The climate change risk assessment was conducted by using multi-ensemble rainfall projections developed by the Department of Meteorology (DOM) in Sri Lanka. The study used RCP 8.5 for the period 2040–2060 as the climate change projection emission scenario with reference to the baseline period 1975–2005.

The projected data shows a marked change of annual average rainfall, with significantly high rainfall seasonality and considerable reduction during the first inter-monsoon (FIM) and northeast monsoon (NEM).

The analysis of landslide triggers due to excessive rainfall for the period 2040–2060 shows high risk in the Grama Niladhari Divisions (GNDs) in Ratnapura, Kegalle, and Nuwara Eliya Districts. Kandy District shows a high number of GNDs having high- and low-risk landslide potential, while Badulla District shows a higher number of GNDs with low-risk landslide potential.

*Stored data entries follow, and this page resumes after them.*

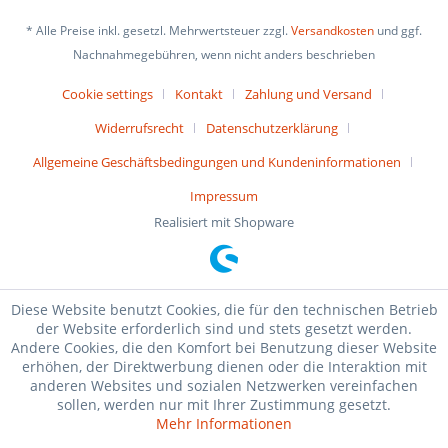
* Alle Preise inkl. gesetzl. Mehrwertsteuer zzgl.
Versandkosten
und ggf.
Nachnahmegebühren, wenn nicht anders beschrieben
Cookie settings
Kontakt
Zahlung und Versand
Widerrufsrecht
Datenschutzerklärung
Allgemeine Geschäftsbedingungen und Kundeninformationen
Impressum
Realisiert mit Shopware
Diese Website benutzt Cookies, die für den technischen Betrieb
der Website erforderlich sind und stets gesetzt werden.
Andere Cookies, die den Komfort bei Benutzung dieser Website
erhöhen, der Direktwerbung dienen oder die Interaktion mit
anderen Websites und sozialen Netzwerken vereinfachen
sollen, werden nur mit Ihrer Zustimmung gesetzt.
Mehr Informationen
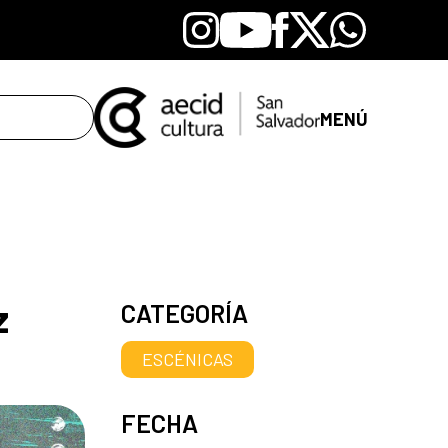
Instagram
Youtube
Facebook
X
Whatsapp
MENÚ
z
CATEGORÍA
ESCÉNICAS
FECHA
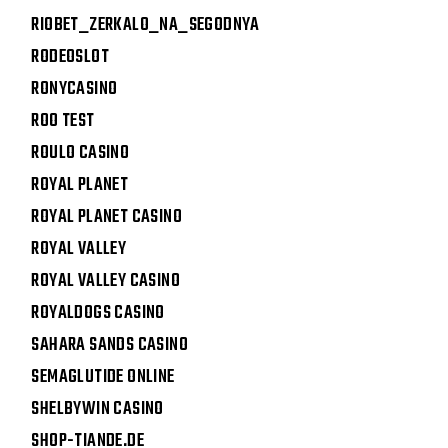
RIOBET_ZERKALO_NA_SEGODNYA
RODEOSLOT
RONYCASINO
ROO TEST
ROULO CASINO
ROYAL PLANET
ROYAL PLANET CASINO
ROYAL VALLEY
ROYAL VALLEY CASINO
ROYALDOGS CASINO
SAHARA SANDS CASINO
SEMAGLUTIDE ONLINE
SHELBYWIN CASINO
SHOP-TIANDE.DE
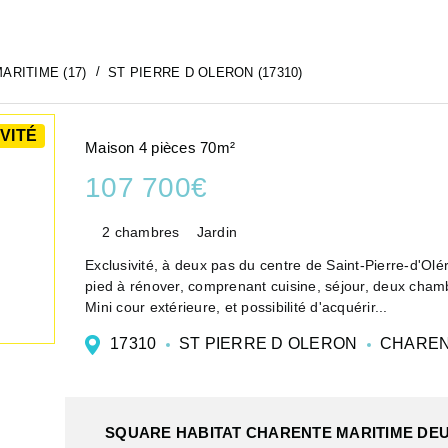
ARITIME (17)
ST PIERRE D OLERON (17310)
VITÉ
Maison 4 pièces 70m²
107 700€
2 chambres
Jardin
Exclusivité, à deux pas du centre de Saint-Pierre-d'Olé
Mini cour extérieure, et possibilité d'acquérir...
17310
ST PIERRE D OLERON
CHAREN
SQUARE HABITAT CHARENTE MARITIME DE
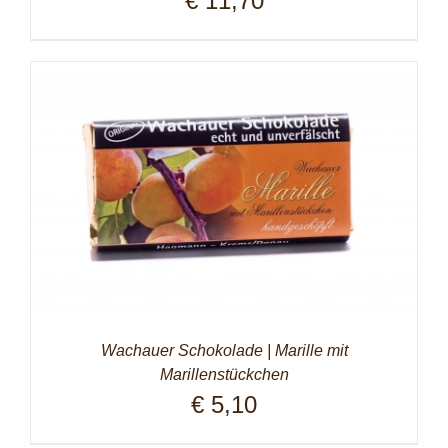
€
11,70
Wachauer Schokolade | Marille mit
Marillenstückchen
€
5,10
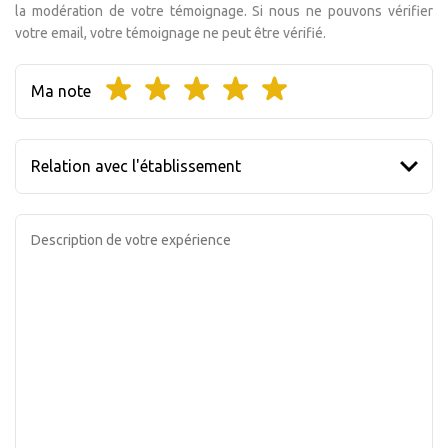
la modération de votre témoignage. Si nous ne pouvons vérifier
votre email, votre témoignage ne peut être vérifié.
Ma note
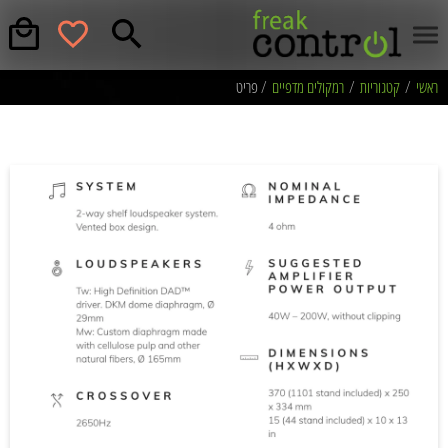
ראשי
/
קטגוריות
/
רמקולים מדפיים
/ פריט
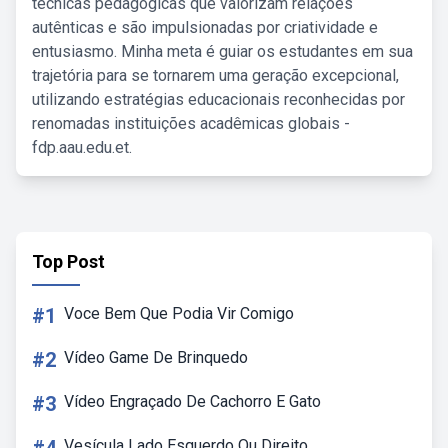
técnicas pedagógicas que valorizam relações
autênticas e são impulsionadas por criatividade e
entusiasmo. Minha meta é guiar os estudantes em sua
trajetória para se tornarem uma geração excepcional,
utilizando estratégias educacionais reconhecidas por
renomadas instituições acadêmicas globais -
fdp.aau.edu.et.
Top Post
#1
Voce Bem Que Podia Vir Comigo
#2
Vídeo Game De Brinquedo
#3
Vídeo Engraçado De Cachorro E Gato
Vesícula Lado Esquerdo Ou Direito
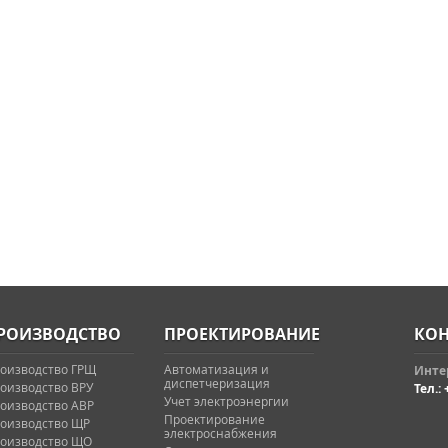
РОИЗВОДСТВО
ПРОЕКТИРОВАНИЕ
КОН
оизводство ГРЩ
Автоматизация и
Интер
диспетчеризация
оизводство ВРУ
Тел.: 
Учет электроэнергии
оизводство АВР
Проектирование
оизводство ЩР
электроснабжения
оизводство ЩО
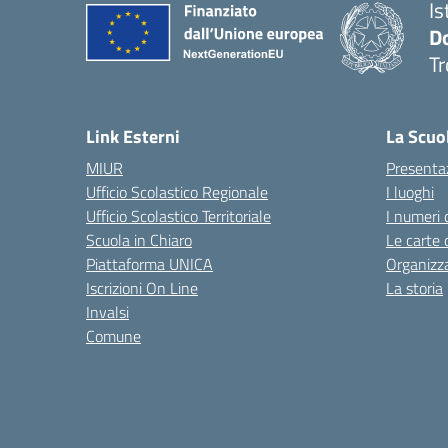
Is
D
Tr
— 
Link Esterni
La Scuo
MIUR
Presenta
Ufficio Scolastico Regionale
I luoghi
Ufficio Scolastico Territoriale
I numeri 
Scuola in Chiaro
Le carte 
Piattaforma UNICA
Organizz
Iscrizioni On Line
La storia
Invalsi
Comune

Due to fluctuations in projected extreme seasonal rainfall, the river basins of Attanagalu Oya to Nilwala Ganga may be prone to heavy seasonal floods. Maha Oya, Walawe Ganga, and Kirama Ara river basins may experience moderate floods during the southwest monsoon and second inter-monsoon. The significant reduction of rainfall during the FIM and NEM in most river basins in the north, east, and southeast parts of the mountain region will cause severe water shortages affecting a large extent of the Mahaweli River.

Incorporating other climate parameters such as temperature and atmospheric water vapor would facilitate a more complete analysis. Using the newly developed shared socioeconomic pathway projections is expected to provide a more comparable analysis.

The findings of the study are beneficial for crucial resource identification, effective resource administration and management, and policy development in the mountain region in Sri Lanka.